• **Try it**: Find the line that contains "left elbow: (1017, 366)". Then set down that line and all the lines after it, to the end of the records, exactly and with nothing added.

• **Body or hand keypoint data**:
★ ★ ★ ★

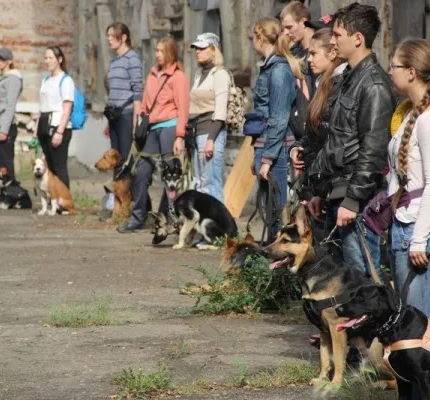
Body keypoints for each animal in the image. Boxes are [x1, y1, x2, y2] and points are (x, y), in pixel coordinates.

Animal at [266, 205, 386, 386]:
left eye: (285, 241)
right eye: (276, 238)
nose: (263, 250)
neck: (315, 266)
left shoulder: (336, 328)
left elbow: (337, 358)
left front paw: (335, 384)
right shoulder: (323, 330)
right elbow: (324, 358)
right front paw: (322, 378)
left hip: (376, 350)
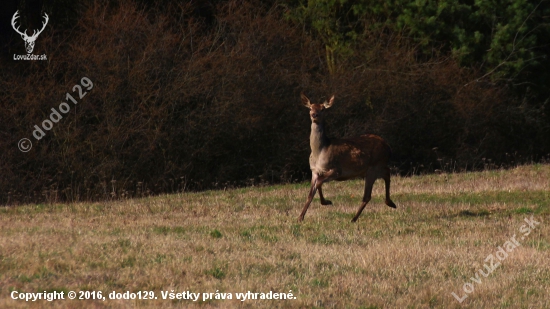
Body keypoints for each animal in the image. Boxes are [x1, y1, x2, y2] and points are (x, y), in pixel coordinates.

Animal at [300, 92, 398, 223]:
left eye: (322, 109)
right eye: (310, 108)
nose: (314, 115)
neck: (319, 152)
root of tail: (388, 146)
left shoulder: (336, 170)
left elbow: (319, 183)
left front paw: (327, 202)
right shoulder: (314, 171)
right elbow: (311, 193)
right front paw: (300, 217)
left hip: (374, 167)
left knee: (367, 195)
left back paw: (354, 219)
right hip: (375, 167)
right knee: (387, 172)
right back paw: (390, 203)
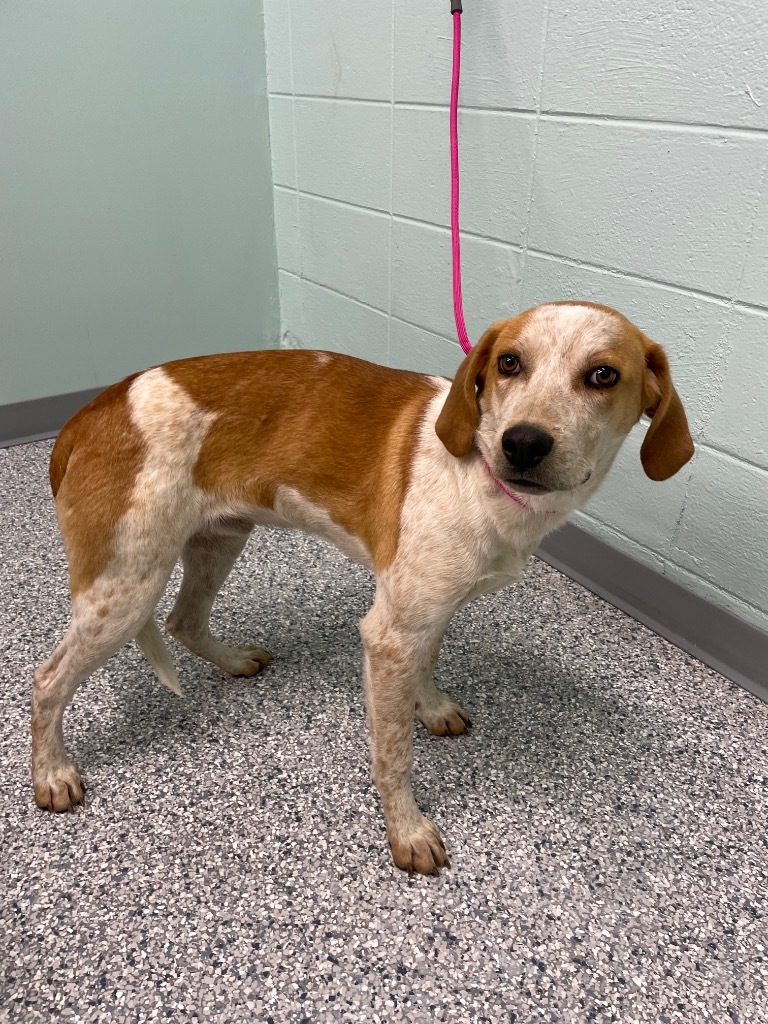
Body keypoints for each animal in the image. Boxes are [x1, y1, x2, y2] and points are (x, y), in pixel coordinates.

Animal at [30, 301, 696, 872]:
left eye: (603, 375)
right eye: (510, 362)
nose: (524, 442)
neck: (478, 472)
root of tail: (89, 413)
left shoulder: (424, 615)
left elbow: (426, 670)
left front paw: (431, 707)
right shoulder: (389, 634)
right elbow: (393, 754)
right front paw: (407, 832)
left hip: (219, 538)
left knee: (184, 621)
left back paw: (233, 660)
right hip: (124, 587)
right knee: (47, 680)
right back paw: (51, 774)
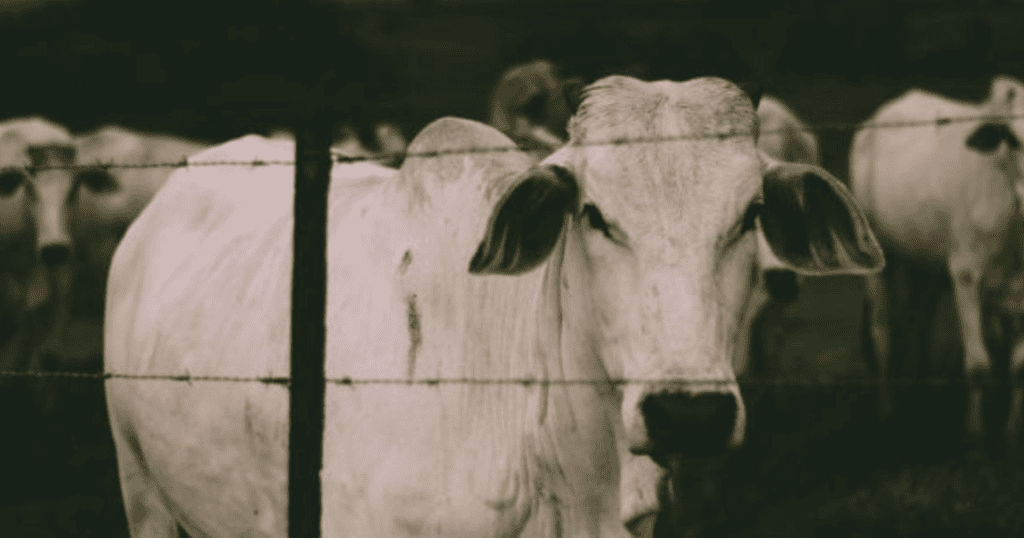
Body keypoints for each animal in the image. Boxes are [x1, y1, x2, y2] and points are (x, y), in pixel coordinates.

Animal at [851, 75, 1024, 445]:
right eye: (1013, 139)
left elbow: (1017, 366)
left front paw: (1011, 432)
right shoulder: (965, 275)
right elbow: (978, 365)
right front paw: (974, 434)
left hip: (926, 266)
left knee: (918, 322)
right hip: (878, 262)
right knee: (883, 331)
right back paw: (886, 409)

★ ★ ★ ★

• **Solution for this exercise**:
left elbow: (1017, 366)
left front paw: (1011, 432)
right shoulder: (965, 275)
right elbow: (978, 365)
right front paw: (974, 434)
left hip: (926, 266)
left knee: (918, 322)
right hip: (878, 262)
right knee: (883, 331)
right back paw: (886, 409)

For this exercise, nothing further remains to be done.